▶ 抜粋
•••
総合事業とは、高齢者個人に対する支援だけではなく、高齢者を取り巻く環境や地域を含めた支援を行う事業です。

厚生労働省が示す総合事業の趣旨は以下のとおりです。


▼総合事業の趣旨

総合事業は、市町村が中心となって、地域の実情に応じて、住民等の多様な主体が参画し、多様なサービスを充実することで、地域の支え合い体制づくりを推進し、要支援者等に対する効果的かつ効率的な支援等を可能とすることを目指すもの。

引用元:厚生労働省『介護予防・日常生活支援総合事業ガイドライン(概要)


総合事業では、市区町村が中心となり、ボランティア・NPO・民間企業など、多様な主体によるサービス提供が必要です。

従来の介護予防事業に加えて、高齢者の生活を地域で連携して支えたり、高齢者が社会参加して社会的役割を持ったりすることで、生きがいや介護予防につなげられます。
•••
▶ 項目一覧
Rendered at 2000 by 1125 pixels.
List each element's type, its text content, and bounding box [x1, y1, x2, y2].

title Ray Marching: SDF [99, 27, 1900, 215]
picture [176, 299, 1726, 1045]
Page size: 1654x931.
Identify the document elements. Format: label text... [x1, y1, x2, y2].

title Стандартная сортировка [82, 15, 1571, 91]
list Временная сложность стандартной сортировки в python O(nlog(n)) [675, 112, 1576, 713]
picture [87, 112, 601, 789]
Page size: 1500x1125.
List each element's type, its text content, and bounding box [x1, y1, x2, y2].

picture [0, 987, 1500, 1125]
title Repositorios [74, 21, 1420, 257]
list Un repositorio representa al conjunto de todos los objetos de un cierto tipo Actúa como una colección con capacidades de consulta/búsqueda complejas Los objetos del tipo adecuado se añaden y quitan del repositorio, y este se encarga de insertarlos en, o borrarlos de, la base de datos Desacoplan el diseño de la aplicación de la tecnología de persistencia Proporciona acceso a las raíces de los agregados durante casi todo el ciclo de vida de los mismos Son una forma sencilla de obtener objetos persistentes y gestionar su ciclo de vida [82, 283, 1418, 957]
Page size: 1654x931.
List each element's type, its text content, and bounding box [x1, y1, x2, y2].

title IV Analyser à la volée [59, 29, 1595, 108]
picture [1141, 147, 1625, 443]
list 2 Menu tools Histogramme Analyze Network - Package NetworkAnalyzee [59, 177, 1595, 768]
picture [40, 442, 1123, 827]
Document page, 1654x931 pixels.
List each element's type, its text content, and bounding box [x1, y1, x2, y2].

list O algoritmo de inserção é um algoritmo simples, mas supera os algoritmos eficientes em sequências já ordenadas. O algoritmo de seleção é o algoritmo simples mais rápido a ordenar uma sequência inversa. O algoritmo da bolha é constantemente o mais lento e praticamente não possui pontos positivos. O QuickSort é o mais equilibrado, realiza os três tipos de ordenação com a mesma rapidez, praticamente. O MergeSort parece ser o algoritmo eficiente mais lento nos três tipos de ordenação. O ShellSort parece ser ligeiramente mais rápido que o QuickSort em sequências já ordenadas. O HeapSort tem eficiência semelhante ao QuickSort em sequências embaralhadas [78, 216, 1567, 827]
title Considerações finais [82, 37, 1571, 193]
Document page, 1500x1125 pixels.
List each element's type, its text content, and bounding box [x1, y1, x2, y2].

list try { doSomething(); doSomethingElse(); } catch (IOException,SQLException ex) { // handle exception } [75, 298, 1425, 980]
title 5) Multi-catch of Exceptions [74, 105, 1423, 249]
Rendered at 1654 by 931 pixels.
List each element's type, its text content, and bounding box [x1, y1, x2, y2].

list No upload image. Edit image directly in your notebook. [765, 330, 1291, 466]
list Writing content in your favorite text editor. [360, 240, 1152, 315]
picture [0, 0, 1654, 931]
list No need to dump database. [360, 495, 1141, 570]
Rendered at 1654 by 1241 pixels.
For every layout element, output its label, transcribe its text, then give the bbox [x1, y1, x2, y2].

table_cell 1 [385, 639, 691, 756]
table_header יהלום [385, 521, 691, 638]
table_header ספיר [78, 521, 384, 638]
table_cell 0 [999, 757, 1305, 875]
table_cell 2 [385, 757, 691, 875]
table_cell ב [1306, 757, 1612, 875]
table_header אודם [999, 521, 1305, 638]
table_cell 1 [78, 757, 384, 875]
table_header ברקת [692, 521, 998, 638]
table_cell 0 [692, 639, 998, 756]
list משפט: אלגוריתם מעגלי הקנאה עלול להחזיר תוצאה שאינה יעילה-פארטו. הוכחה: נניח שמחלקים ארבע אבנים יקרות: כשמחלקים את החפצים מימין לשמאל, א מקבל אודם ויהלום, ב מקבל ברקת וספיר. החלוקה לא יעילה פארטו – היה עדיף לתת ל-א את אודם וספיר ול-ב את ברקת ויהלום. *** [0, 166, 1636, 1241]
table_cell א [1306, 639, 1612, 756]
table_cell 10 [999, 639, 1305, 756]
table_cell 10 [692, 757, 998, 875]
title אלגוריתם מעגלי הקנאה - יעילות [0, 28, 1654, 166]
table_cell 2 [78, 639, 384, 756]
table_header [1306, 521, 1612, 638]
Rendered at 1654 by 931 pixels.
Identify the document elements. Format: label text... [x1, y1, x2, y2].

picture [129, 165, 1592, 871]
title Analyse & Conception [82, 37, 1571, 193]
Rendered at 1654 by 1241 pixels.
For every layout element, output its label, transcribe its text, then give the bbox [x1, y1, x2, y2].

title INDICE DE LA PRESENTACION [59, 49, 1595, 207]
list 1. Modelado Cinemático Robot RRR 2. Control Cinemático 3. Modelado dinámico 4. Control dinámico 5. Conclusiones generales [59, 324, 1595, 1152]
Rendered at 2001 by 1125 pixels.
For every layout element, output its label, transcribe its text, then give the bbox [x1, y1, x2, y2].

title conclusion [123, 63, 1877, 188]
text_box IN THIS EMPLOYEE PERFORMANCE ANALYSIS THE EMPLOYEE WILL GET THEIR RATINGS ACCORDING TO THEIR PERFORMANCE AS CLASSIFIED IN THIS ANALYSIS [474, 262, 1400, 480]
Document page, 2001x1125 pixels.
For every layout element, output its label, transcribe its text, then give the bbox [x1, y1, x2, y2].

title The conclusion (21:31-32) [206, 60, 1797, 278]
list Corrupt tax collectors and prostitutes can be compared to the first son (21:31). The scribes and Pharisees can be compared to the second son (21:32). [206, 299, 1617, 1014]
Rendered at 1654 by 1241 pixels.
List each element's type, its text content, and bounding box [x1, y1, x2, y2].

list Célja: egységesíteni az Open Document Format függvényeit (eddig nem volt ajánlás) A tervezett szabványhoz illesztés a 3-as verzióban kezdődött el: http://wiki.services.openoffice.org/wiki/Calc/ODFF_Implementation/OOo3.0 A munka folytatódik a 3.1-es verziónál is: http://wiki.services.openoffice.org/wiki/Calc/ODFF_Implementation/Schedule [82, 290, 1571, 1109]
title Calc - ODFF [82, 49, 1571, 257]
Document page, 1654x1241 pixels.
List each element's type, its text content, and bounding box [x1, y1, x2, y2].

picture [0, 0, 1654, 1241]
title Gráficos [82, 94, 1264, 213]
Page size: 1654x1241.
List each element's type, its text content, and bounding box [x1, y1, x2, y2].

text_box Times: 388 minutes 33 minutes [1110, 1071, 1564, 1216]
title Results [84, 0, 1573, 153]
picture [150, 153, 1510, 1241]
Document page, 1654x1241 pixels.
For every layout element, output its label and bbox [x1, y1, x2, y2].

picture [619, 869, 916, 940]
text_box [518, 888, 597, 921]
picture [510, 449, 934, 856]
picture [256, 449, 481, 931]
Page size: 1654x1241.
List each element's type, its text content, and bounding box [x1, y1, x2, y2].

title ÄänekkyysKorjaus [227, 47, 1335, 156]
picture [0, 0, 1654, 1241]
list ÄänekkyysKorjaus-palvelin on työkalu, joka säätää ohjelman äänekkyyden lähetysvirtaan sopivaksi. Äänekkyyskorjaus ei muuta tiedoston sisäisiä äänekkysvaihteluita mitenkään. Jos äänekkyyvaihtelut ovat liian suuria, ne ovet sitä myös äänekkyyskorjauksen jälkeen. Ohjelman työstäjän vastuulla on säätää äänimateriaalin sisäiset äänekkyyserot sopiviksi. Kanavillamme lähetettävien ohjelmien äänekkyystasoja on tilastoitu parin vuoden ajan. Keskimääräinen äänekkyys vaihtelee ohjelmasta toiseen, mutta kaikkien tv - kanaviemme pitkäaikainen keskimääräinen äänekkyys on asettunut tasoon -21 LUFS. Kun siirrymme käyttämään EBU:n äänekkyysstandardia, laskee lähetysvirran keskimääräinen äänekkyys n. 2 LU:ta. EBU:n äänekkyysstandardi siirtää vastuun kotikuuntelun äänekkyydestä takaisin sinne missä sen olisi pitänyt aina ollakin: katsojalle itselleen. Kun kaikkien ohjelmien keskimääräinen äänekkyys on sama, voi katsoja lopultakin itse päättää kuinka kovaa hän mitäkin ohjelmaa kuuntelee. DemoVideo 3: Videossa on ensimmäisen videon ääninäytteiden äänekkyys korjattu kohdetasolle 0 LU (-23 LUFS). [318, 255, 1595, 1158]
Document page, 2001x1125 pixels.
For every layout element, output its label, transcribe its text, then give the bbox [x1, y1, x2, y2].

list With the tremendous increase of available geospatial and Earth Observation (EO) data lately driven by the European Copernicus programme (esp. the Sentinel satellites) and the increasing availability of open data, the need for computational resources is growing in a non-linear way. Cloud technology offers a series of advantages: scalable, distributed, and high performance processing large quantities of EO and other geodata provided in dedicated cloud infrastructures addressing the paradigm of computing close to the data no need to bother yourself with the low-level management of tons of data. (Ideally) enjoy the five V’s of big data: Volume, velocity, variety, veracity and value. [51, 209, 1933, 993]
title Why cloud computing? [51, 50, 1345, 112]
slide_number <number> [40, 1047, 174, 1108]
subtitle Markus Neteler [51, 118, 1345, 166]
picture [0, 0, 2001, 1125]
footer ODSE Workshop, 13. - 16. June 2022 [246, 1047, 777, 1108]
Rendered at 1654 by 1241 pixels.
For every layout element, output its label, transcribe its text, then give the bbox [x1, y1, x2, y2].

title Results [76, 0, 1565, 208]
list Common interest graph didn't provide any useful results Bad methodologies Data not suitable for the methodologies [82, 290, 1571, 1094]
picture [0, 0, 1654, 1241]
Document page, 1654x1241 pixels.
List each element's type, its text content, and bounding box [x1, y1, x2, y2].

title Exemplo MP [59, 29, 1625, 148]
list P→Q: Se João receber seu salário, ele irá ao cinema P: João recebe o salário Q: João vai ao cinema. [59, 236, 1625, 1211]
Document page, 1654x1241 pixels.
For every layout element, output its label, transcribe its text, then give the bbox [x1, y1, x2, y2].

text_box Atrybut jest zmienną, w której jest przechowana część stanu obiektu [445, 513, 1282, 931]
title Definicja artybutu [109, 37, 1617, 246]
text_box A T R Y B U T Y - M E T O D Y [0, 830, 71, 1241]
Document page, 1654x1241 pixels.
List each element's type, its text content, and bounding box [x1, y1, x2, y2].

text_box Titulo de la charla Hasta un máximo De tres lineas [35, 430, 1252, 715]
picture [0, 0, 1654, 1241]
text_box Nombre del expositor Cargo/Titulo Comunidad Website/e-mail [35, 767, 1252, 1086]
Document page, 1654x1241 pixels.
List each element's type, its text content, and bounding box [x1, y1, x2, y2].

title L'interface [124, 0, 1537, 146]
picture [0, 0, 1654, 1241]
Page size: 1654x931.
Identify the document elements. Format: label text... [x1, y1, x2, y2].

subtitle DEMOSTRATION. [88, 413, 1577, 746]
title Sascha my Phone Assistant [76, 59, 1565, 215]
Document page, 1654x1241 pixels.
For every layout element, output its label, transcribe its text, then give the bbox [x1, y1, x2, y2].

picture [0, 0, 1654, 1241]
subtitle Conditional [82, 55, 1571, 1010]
•••
▶ 取り組む課題
[A] 抜粋によると、高齢者の生きがいや介護予防につなげられるのは、どのようなことをするからか。1～3文で説明しなさい。
[B] サービスを提供する多様な主体の例として、抜粋で名前が挙げられているものをすべて書きなさい。
[C] 抜粋のうち、「総合事業は、市町村が中心とな」から始まり「よるサービス提供が必要です。」までの部分を、そのまま書き出しなさい。
解答には抜粋の記述だけを用いること。

▶ 解答例
[A] 従来の介護予防事業に加えて、高齢者の生活を地域で連携して支えたり、高齢者が社会参加して社会的役割を持ったりするからである。

[B] ボランティア、NPO、民間企業

[C]
総合事業は、市町村が中心となって、地域の実情に応じて、住民等の多様な主体が参画し、多様なサービスを充実することで、地域の支え合い体制づくりを推進し、要支援者等に対する効果的かつ効率的な支援等を可能とすることを目指すもの。

引用元:厚生労働省『介護予防・日常生活支援総合事業ガイドライン(概要)


総合事業では、市区町村が中心となり、ボランティア・NPO・民間企業など、多様な主体によるサービス提供が必要です。